(Work instructions) Can you quote the records word for word from the line containing "SİDE GLAMOUR RESORT & SPA" through the line containing "いざという時にも命を守る。超軽量天井材「かるてん®」の挑戦。", both lines included and the pictures left out?
====================
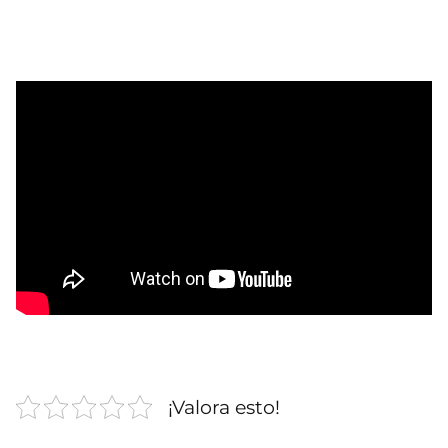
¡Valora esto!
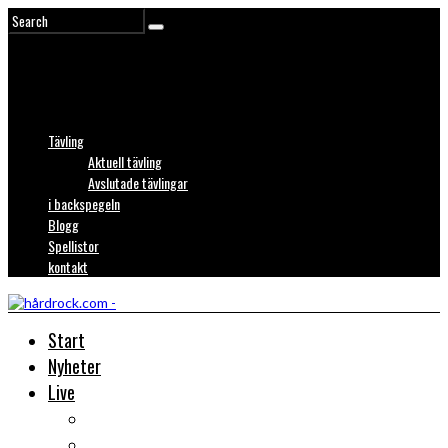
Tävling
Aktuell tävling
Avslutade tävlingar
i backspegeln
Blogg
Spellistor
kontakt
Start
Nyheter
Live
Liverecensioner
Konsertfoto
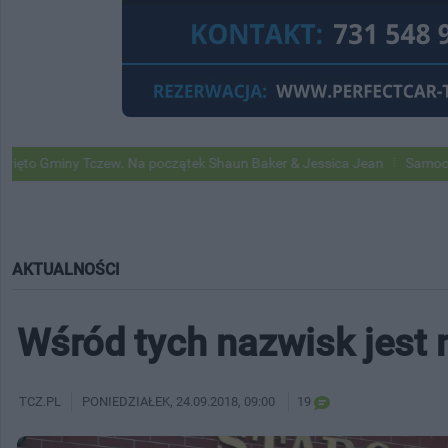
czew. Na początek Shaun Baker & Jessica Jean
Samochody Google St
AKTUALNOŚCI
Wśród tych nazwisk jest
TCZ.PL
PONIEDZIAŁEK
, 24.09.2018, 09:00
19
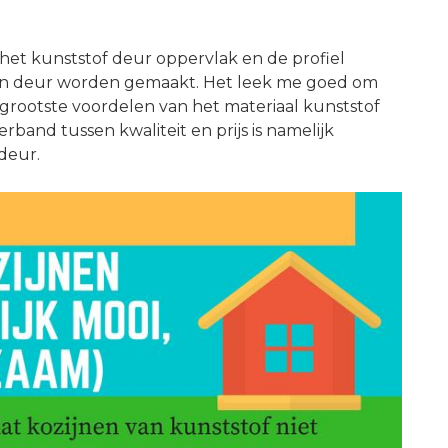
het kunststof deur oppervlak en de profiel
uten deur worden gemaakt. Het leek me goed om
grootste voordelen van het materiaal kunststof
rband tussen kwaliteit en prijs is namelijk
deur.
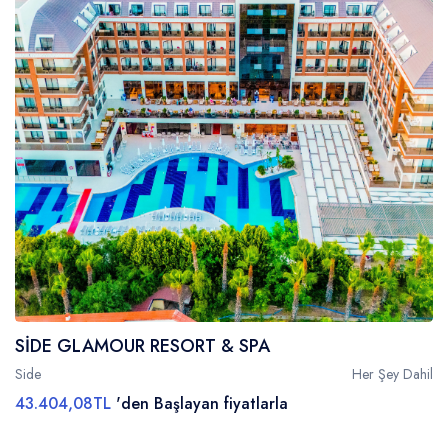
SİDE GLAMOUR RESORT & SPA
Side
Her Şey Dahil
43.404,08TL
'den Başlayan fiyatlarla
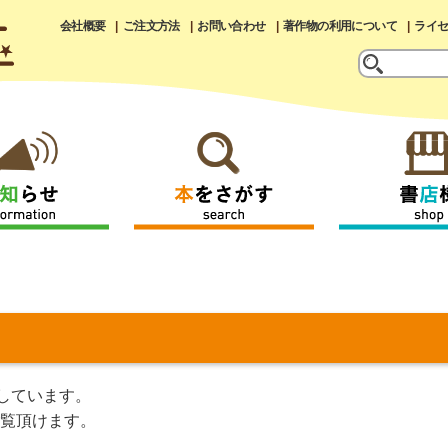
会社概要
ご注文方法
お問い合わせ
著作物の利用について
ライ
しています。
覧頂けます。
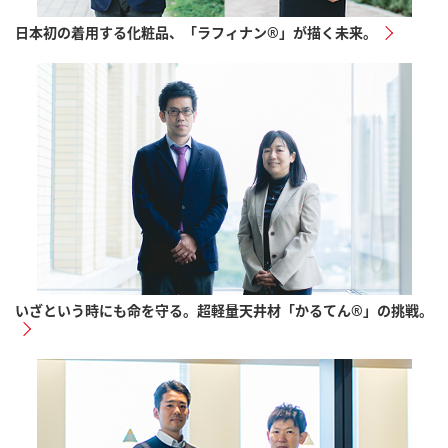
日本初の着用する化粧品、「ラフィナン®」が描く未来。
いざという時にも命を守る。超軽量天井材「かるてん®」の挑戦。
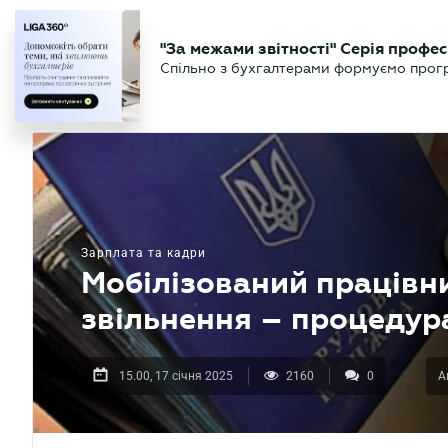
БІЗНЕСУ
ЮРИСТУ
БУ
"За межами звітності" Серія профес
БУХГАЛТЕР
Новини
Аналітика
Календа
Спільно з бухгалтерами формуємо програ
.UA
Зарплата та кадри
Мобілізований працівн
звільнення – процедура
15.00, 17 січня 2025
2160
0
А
====================
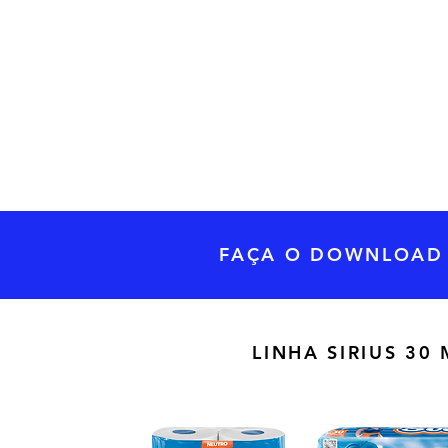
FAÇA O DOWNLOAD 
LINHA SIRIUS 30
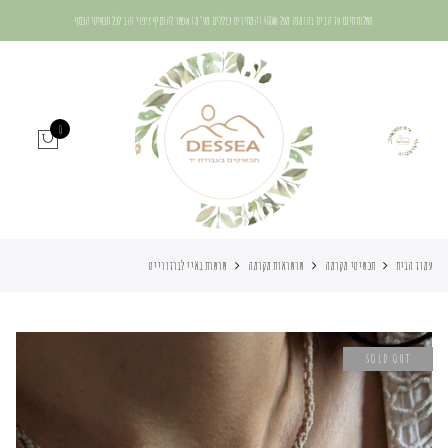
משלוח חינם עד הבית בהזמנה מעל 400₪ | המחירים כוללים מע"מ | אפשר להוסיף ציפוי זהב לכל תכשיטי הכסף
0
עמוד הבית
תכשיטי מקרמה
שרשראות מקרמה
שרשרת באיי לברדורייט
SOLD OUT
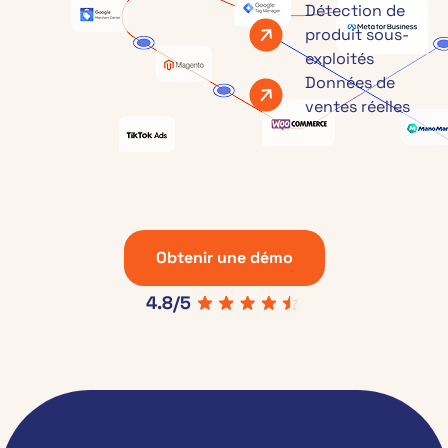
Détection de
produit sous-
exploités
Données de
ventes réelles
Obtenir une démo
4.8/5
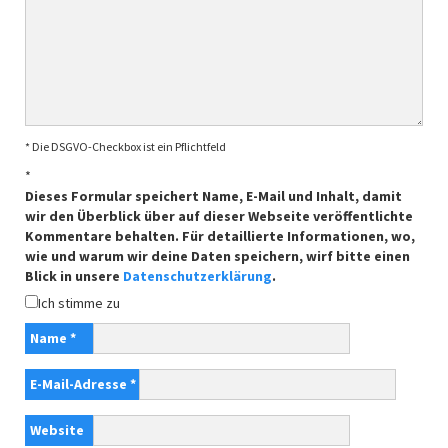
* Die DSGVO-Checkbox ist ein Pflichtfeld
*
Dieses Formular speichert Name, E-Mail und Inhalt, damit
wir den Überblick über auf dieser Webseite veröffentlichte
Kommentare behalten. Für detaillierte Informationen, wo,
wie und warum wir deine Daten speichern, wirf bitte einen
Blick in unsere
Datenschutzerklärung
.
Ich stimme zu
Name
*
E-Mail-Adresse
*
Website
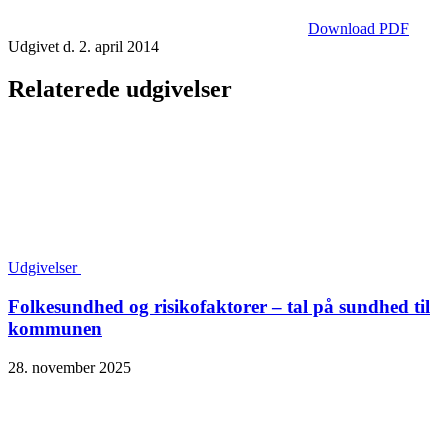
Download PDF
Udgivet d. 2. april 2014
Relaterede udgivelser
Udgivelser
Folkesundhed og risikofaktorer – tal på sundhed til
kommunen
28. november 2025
====================
(Response to this exercise)
SİDE GLAMOUR RESORT & SPA
Side
Her Şey Dahil
43.404,08TL
'den Başlayan fiyatlarla
会社概要
ご注文方法
お問い合わせ
著作物の利用について
ライ
しています。
覧頂けます。
日本初の着用する化粧品、「ラフィナン®」が描く未来。
いざという時にも命を守る。超軽量天井材「かるてん®」の挑戦。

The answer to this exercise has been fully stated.